START Source data

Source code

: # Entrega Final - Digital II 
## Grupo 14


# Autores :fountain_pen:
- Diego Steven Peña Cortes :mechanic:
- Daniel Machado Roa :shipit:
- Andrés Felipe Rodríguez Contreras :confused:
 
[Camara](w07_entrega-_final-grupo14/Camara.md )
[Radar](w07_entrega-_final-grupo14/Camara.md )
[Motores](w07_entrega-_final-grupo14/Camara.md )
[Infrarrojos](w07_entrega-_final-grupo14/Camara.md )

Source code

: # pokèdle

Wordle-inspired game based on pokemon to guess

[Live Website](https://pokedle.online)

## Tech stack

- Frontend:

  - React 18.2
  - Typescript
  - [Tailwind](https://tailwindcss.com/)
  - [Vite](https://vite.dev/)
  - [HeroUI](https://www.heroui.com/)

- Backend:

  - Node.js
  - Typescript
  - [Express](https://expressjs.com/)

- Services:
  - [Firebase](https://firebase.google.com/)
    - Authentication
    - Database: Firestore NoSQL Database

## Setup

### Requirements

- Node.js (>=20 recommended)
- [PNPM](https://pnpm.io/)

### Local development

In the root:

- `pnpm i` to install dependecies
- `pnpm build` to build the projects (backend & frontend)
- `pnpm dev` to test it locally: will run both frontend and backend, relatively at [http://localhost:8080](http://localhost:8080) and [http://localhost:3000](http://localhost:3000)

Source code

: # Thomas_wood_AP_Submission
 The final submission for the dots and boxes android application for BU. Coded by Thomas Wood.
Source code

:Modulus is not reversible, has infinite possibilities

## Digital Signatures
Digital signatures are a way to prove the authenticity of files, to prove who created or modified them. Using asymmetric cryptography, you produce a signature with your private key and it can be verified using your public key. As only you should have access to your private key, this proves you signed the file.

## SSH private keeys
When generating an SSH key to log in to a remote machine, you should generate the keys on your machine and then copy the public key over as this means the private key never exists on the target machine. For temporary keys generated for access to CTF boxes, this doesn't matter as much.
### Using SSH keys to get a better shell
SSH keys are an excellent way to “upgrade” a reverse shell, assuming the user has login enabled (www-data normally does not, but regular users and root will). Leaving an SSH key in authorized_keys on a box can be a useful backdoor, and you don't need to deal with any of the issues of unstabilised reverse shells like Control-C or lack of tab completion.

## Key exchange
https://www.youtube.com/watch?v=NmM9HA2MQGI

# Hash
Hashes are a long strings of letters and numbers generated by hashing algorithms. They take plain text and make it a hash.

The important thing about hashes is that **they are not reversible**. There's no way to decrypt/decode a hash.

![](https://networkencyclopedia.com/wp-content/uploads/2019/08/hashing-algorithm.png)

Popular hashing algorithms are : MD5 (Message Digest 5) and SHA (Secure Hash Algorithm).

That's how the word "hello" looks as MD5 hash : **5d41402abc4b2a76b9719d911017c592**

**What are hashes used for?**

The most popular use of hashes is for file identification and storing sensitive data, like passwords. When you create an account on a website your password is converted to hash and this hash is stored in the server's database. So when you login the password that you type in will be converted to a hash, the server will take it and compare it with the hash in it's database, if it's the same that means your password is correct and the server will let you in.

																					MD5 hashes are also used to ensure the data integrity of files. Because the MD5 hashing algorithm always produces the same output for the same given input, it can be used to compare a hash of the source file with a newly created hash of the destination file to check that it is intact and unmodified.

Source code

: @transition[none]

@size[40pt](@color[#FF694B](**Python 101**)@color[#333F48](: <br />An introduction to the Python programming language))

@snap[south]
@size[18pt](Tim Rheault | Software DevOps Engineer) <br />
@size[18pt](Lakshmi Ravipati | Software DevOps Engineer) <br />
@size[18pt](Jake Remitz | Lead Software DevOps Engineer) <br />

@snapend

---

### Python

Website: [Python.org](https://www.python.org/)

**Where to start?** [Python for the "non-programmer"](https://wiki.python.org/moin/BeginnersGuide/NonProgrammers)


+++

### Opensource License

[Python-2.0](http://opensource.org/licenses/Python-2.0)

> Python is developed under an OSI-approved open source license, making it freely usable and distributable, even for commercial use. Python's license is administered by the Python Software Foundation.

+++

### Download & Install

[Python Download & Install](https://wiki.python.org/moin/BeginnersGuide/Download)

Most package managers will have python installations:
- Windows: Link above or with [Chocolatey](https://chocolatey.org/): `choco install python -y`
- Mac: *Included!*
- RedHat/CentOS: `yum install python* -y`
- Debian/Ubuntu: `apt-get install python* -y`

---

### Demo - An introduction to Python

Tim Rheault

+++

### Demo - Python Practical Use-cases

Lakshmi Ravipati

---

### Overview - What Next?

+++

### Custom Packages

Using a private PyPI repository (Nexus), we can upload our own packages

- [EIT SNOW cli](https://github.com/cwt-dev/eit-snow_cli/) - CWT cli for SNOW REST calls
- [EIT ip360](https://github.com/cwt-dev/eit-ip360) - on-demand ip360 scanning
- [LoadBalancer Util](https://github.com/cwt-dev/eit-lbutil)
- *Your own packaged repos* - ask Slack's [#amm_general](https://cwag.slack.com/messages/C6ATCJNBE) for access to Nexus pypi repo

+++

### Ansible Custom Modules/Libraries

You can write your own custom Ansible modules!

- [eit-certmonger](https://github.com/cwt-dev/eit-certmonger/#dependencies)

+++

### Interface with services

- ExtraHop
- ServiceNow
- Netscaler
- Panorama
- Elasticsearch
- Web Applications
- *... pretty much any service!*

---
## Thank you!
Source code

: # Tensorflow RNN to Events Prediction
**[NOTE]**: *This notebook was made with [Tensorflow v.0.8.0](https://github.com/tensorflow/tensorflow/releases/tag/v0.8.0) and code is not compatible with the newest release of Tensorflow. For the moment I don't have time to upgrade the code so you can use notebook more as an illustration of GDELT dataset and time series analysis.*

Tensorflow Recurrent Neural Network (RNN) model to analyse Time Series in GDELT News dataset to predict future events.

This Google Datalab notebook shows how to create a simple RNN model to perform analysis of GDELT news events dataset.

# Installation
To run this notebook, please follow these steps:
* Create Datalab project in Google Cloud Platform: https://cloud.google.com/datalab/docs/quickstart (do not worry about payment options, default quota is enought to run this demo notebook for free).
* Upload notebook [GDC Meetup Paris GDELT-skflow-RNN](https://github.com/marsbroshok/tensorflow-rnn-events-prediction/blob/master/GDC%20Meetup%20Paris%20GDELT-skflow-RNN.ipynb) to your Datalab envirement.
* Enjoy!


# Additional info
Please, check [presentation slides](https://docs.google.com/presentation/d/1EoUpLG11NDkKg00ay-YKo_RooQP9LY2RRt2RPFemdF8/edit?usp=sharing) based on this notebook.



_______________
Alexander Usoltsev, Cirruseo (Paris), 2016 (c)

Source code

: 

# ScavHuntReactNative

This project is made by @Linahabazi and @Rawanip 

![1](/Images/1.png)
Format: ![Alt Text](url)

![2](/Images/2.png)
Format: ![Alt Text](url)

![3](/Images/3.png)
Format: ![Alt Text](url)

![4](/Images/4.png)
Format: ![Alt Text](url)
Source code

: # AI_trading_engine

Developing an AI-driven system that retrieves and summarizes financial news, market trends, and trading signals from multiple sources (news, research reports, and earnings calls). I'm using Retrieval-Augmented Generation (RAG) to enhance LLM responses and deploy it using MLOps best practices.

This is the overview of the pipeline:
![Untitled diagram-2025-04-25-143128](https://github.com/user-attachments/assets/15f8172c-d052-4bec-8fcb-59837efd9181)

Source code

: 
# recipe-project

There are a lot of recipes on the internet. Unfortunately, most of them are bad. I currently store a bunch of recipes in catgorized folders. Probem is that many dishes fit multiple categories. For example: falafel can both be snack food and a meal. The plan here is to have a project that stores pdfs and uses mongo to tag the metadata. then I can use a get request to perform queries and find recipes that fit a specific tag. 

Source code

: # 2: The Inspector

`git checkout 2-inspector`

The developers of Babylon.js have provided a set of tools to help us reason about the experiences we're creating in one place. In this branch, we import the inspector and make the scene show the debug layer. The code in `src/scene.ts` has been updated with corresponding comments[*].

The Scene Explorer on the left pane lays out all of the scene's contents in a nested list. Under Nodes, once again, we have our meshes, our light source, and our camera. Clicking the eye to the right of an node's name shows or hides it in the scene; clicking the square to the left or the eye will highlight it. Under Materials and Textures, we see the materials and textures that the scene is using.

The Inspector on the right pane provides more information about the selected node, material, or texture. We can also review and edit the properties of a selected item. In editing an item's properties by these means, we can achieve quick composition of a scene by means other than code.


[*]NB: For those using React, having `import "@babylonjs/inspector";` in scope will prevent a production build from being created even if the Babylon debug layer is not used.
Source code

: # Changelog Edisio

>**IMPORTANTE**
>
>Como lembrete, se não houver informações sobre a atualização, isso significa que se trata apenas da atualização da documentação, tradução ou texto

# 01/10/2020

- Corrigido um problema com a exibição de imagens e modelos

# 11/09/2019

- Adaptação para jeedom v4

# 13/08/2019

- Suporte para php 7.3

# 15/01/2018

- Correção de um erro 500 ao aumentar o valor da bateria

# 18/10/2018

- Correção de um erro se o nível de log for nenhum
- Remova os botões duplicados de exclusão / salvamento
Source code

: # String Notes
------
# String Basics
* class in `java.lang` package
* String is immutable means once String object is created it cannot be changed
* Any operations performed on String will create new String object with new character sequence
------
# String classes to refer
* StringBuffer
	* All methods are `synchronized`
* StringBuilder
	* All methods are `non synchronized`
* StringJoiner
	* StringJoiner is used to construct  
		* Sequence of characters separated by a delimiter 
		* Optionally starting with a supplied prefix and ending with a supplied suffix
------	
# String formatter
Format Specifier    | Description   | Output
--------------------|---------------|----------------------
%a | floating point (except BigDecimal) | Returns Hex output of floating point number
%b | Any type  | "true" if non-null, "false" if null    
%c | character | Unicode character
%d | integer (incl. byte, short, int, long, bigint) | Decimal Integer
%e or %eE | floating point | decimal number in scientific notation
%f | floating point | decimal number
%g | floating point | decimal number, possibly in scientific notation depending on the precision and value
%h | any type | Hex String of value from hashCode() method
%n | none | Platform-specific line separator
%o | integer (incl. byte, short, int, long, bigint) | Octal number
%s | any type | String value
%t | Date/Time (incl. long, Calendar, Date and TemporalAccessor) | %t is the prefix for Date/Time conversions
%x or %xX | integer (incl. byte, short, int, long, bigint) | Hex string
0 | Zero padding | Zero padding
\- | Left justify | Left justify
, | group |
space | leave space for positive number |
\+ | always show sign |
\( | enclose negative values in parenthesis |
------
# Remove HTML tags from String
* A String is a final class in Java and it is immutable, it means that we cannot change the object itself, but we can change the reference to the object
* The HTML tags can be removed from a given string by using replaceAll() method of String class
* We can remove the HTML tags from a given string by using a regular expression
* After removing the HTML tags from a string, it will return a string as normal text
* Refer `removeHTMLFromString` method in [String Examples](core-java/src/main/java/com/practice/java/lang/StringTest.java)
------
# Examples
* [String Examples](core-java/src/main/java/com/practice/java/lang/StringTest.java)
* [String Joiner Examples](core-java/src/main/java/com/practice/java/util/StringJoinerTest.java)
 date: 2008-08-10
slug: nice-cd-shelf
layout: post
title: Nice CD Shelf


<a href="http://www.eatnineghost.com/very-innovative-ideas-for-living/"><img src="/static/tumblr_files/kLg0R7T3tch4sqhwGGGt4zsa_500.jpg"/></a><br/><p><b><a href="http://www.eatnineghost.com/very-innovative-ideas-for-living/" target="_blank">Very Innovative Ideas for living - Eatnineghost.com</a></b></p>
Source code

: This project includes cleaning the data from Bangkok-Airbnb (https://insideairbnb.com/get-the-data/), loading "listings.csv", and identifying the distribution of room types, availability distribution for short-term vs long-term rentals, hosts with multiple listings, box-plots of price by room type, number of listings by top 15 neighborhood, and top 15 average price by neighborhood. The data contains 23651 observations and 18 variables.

END Source data

• [What to produce]: Return a word-for-word copy of the lines above from the one holding "[Camara](w07_entrega-_final-grupo14/Camara.md )" through the one holding "- [Vite](https://vite.dev/)", with both of them included and nothing besides.

• [Reply to the task]:
[Camara](w07_entrega-_final-grupo14/Camara.md )
[Radar](w07_entrega-_final-grupo14/Camara.md )
[Motores](w07_entrega-_final-grupo14/Camara.md )
[Infrarrojos](w07_entrega-_final-grupo14/Camara.md )

Source code

: # pokèdle

Wordle-inspired game based on pokemon to guess

[Live Website](https://pokedle.online)

## Tech stack

- Frontend:

  - React 18.2
  - Typescript
  - [Tailwind](https://tailwindcss.com/)
  - [Vite](https://vite.dev/)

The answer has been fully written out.